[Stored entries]
◇ ◇ ◇ ◇ ◇ ◇ ◇
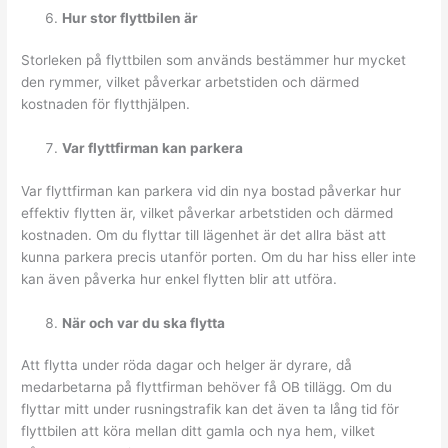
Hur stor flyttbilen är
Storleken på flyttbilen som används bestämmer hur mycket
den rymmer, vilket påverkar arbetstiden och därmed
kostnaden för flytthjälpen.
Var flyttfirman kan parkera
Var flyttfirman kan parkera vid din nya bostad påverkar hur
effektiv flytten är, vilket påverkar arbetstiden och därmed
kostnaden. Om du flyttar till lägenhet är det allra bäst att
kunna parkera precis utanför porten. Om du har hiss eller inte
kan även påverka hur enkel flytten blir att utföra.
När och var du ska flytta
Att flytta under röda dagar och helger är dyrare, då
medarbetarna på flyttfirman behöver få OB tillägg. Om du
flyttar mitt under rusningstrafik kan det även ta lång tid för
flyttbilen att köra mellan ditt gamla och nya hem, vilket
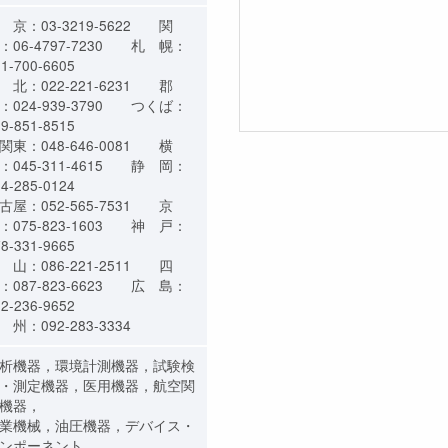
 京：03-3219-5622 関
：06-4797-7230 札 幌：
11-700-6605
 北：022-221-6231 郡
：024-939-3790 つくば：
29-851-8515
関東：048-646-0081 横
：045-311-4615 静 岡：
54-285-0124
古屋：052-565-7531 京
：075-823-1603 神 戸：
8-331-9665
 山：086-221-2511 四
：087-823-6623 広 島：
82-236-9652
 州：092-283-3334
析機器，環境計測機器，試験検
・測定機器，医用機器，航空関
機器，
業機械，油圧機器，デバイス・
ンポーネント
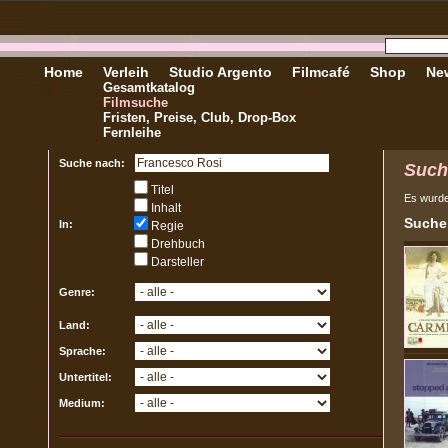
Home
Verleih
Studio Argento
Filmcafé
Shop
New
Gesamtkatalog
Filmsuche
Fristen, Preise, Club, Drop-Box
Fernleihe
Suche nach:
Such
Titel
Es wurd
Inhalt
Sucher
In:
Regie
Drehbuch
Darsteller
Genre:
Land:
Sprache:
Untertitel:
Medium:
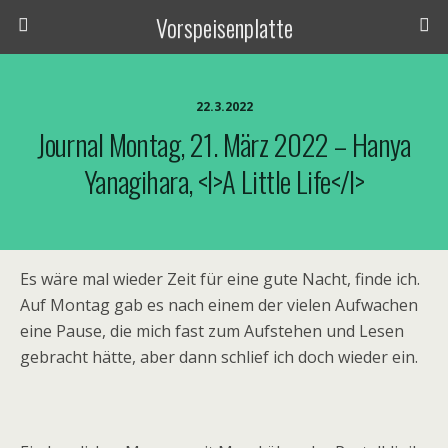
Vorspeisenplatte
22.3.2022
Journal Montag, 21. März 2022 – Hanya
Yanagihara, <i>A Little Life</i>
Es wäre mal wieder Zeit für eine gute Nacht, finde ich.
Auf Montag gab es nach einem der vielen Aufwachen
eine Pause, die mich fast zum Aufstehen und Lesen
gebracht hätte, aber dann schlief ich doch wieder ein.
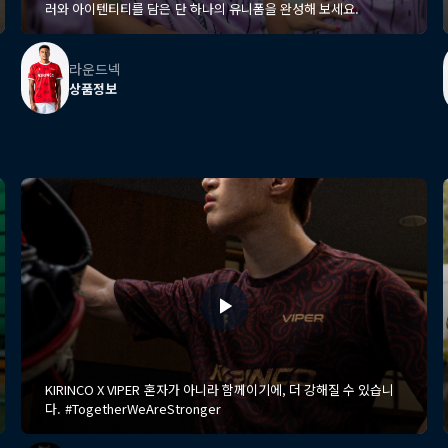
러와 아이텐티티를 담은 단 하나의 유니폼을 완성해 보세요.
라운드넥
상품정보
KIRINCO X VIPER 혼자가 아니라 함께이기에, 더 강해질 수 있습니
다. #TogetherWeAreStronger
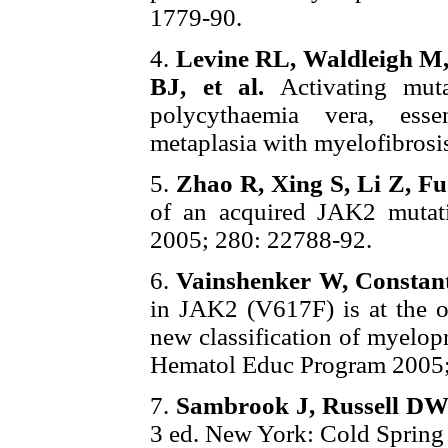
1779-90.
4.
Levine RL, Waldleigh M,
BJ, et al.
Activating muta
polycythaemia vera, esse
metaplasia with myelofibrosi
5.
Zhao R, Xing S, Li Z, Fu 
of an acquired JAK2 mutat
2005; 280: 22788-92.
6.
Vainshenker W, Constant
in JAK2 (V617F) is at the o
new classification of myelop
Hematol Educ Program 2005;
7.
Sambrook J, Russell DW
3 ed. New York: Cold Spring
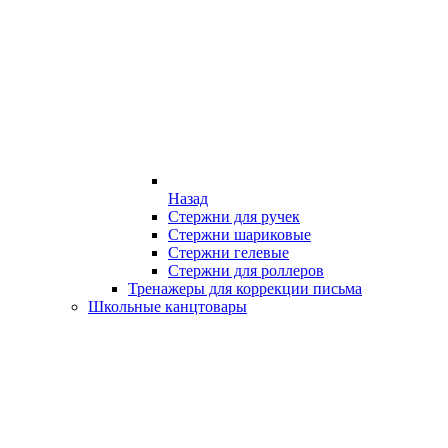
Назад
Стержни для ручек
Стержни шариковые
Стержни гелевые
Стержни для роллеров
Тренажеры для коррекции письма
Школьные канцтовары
◇ ◇ ◇ ◇ ◇ ◇ ◇
- **Exercise requirements**:
Write down exactly what the lines above say, from the line holding "Auf Montag gab" through the line holding "polycythaemia vera, esse", and nothing more. Do not copy the pictures.

- **Solution for this task**:
Auf Montag gab es nach einem der vielen Aufwachen
eine Pause, die mich fast zum Aufstehen und Lesen
gebracht hätte, aber dann schlief ich doch wieder ein.
러와 아이텐티티를 담은 단 하나의 유니폼을 완성해 보세요.
라운드넥
상품정보
KIRINCO X VIPER 혼자가 아니라 함께이기에, 더 강해질 수 있습니
다. #TogetherWeAreStronger
1779-90.
4.
Levine RL, Waldleigh M,
BJ, et al.
Activating muta
polycythaemia vera, esse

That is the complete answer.